**GIVEN PASSAGE**
══════════

Finnish operatic baritone (1922–2022)

Matti Kalervo Lehtinen (24 April 1922 – 16 August 2022) was a Finnish operatic baritone, a long-term member of the Finnish National Opera, and professor of singing at the Sibelius Academy. He appeared at the Savonlinna Opera Festival and international opera houses, and as an oratorio and lieder singer.

==Early life and education==
Lehtinen was born in Lappeenranta on 24 April 1922. Due to World War II, he could not continue with his studies and instead served in the military; he was wounded twice in combat during the Continuation War. He studied voice from 1945 to 1948 at the Sibelius Academy, and studied further in 1949 at the Royal Swedish Opera.

==Career==
Lehtinen made his operatic debut in Helsinki in 1948 as Papageno in Mozart's Die Zauberflöte, leading to his engagement at the Finnish Opera.

══════════

**INFORMATION**
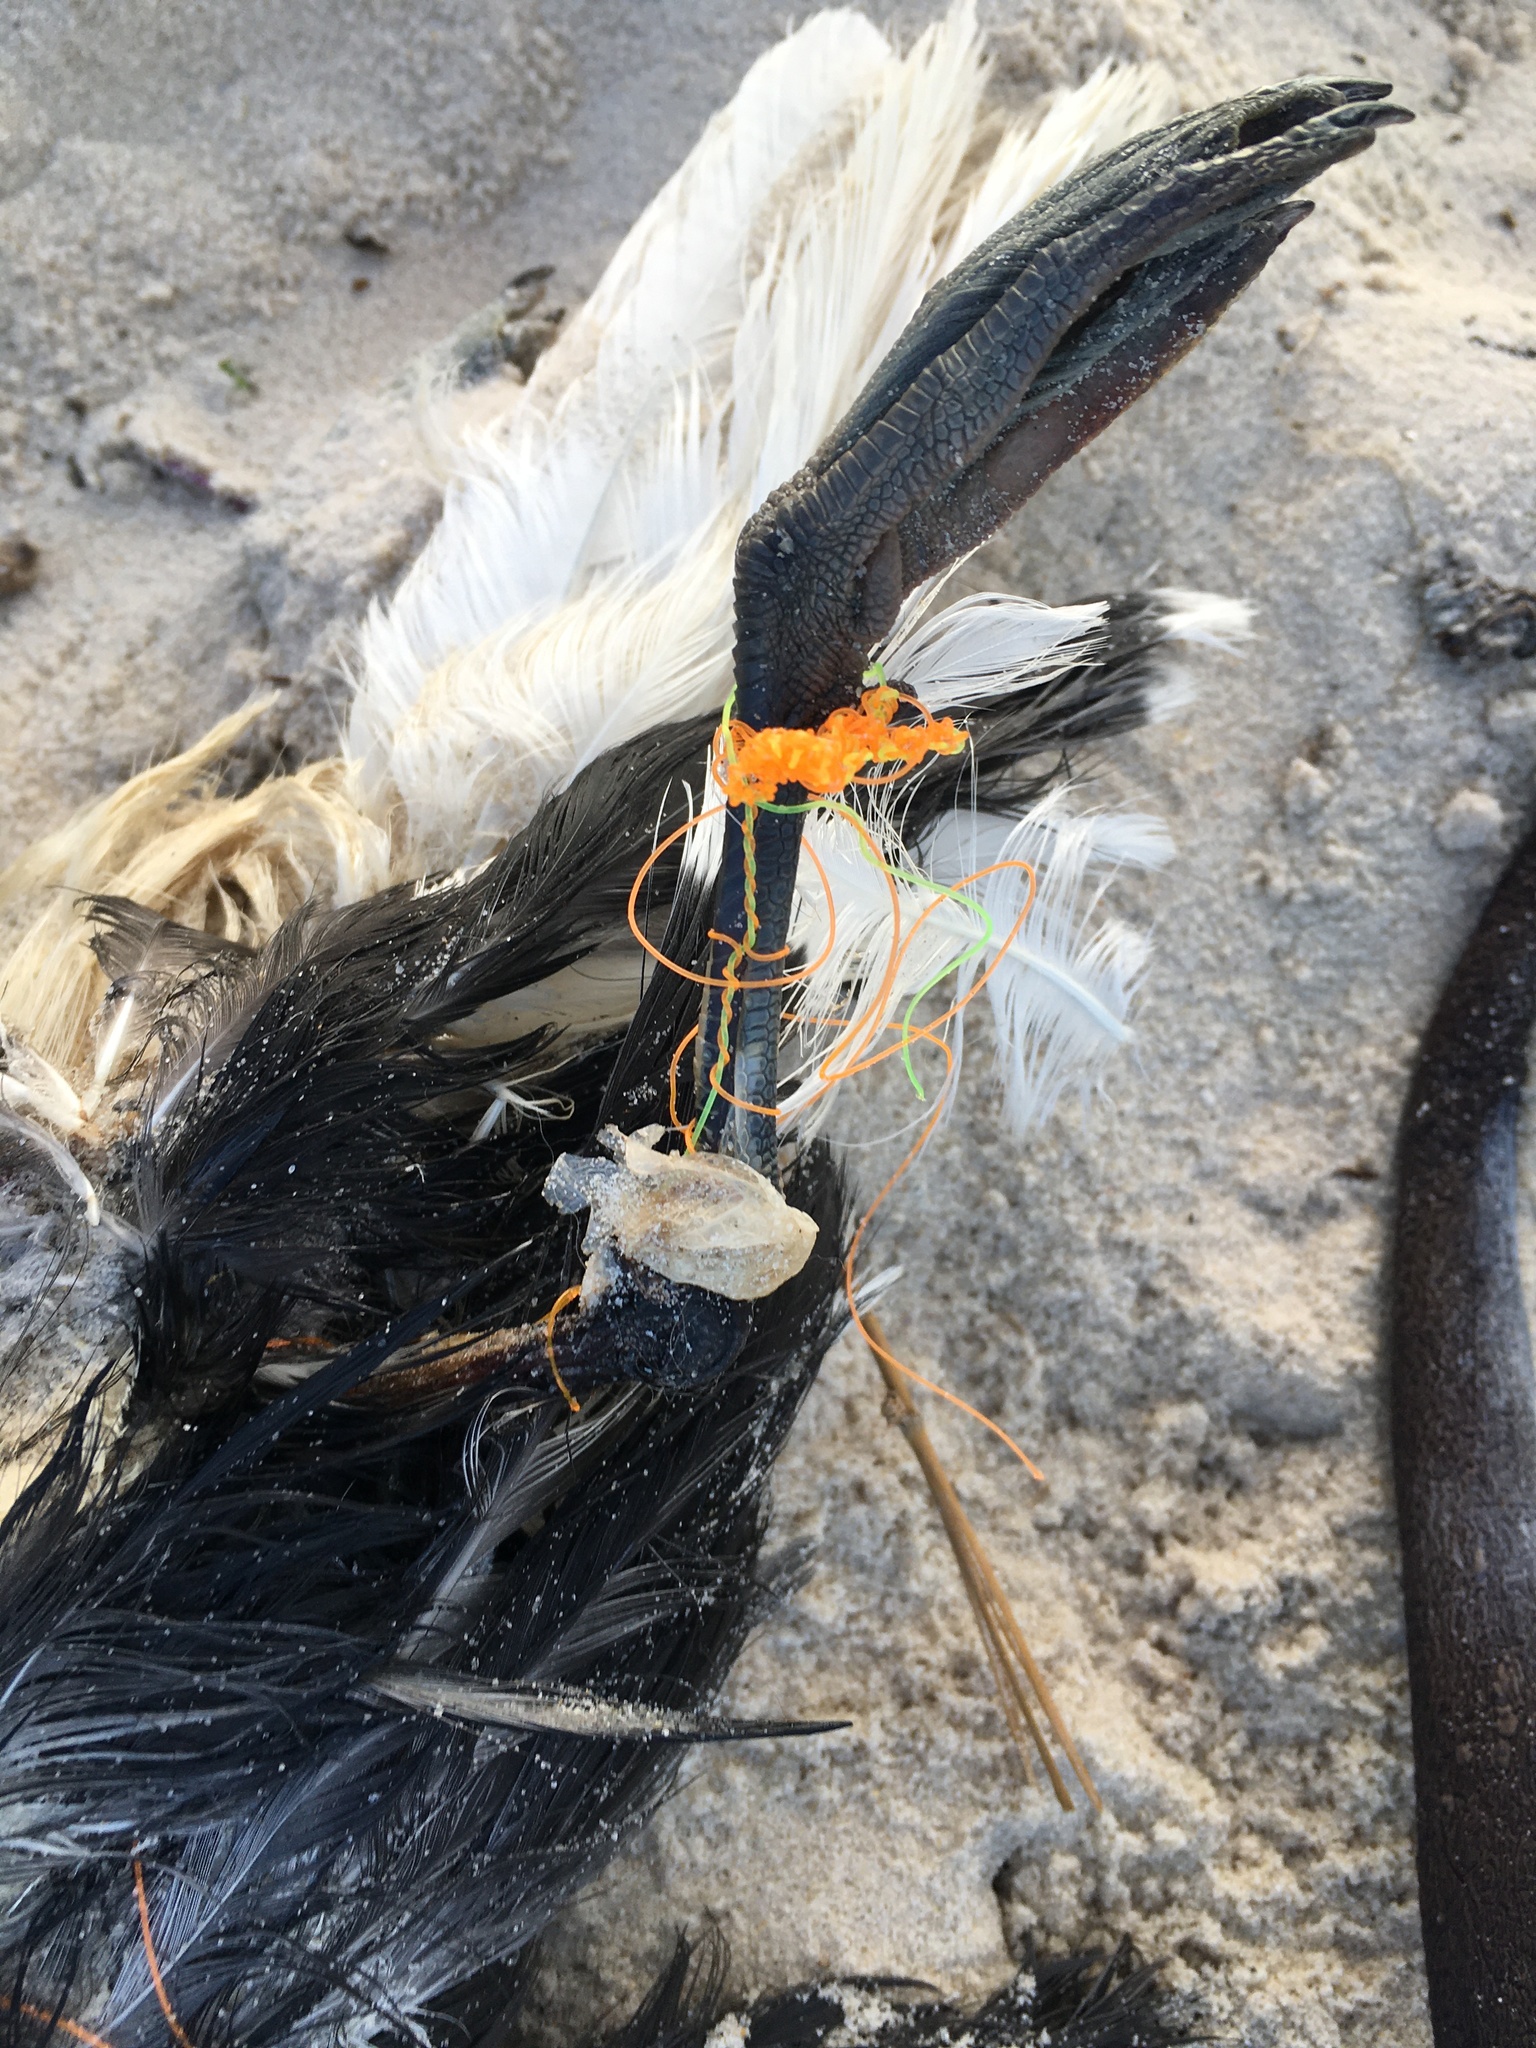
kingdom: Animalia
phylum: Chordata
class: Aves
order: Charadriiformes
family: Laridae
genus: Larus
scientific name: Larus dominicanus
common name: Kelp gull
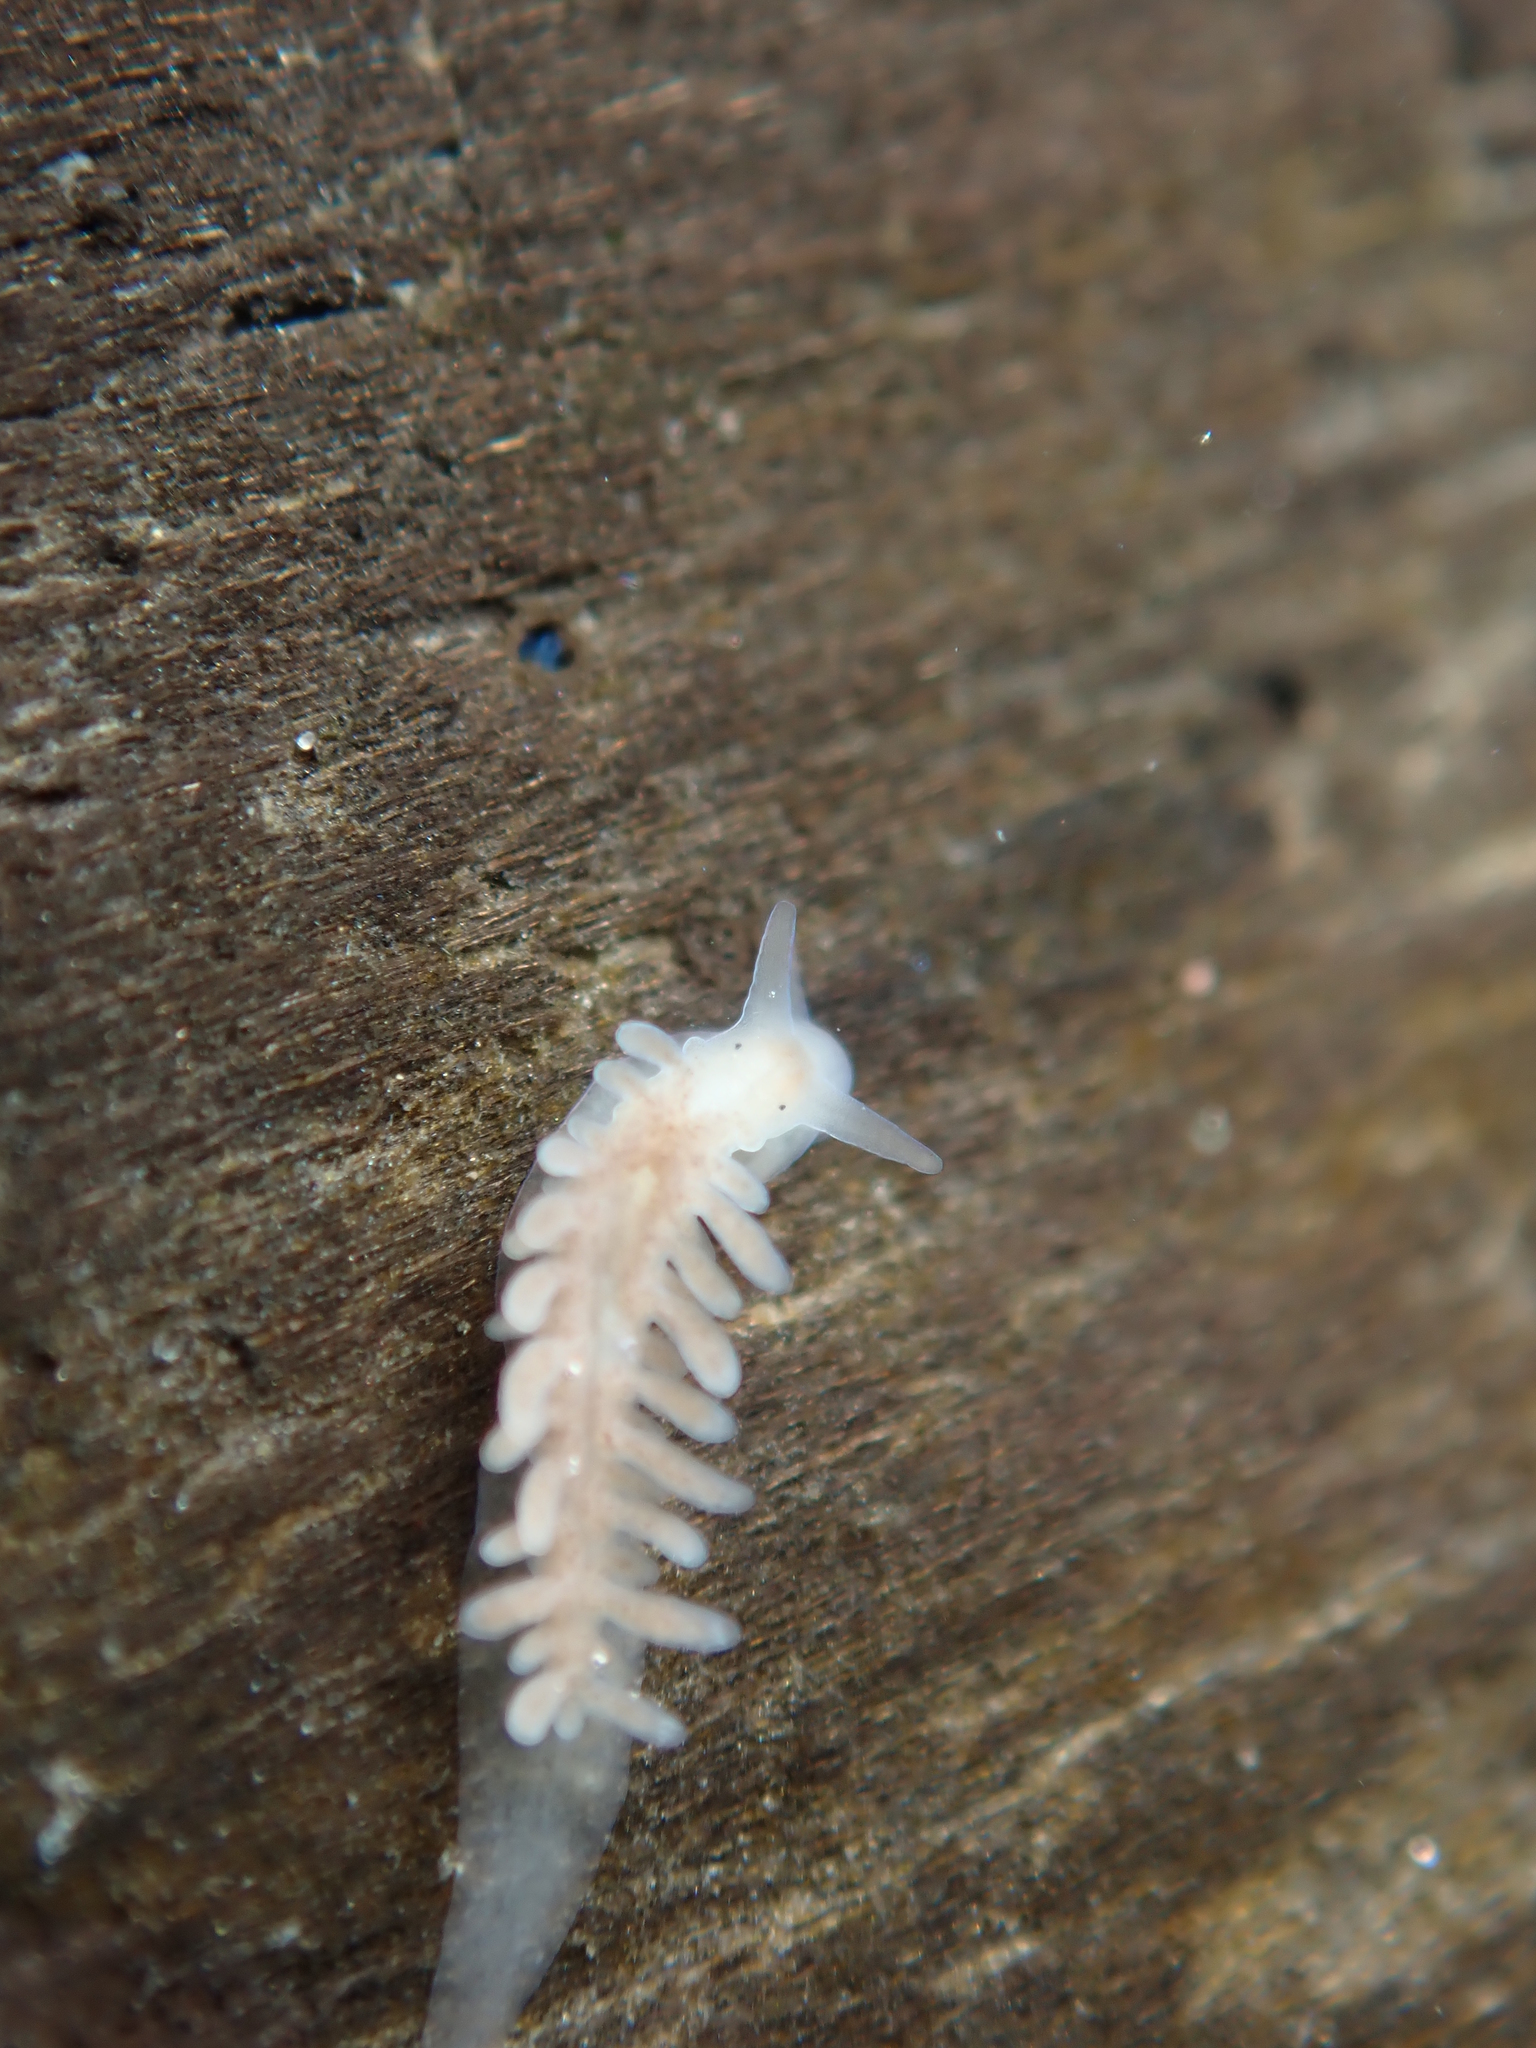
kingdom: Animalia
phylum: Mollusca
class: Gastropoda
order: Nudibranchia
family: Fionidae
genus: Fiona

══════════

**YOUR GOAL**
Using the passage on the Finnish baritone, answer the following:
(a) In which city was Lehtinen born?
(b) Between which years did he study voice at the Sibelius Academy?
(c) What role did he sing at his operatic debut, and in which opera?

**ANSWER BOX**
(a) Lappeenranta
(b) From 1945 to 1948
(c) Papageno in Mozart's Die Zauberflöte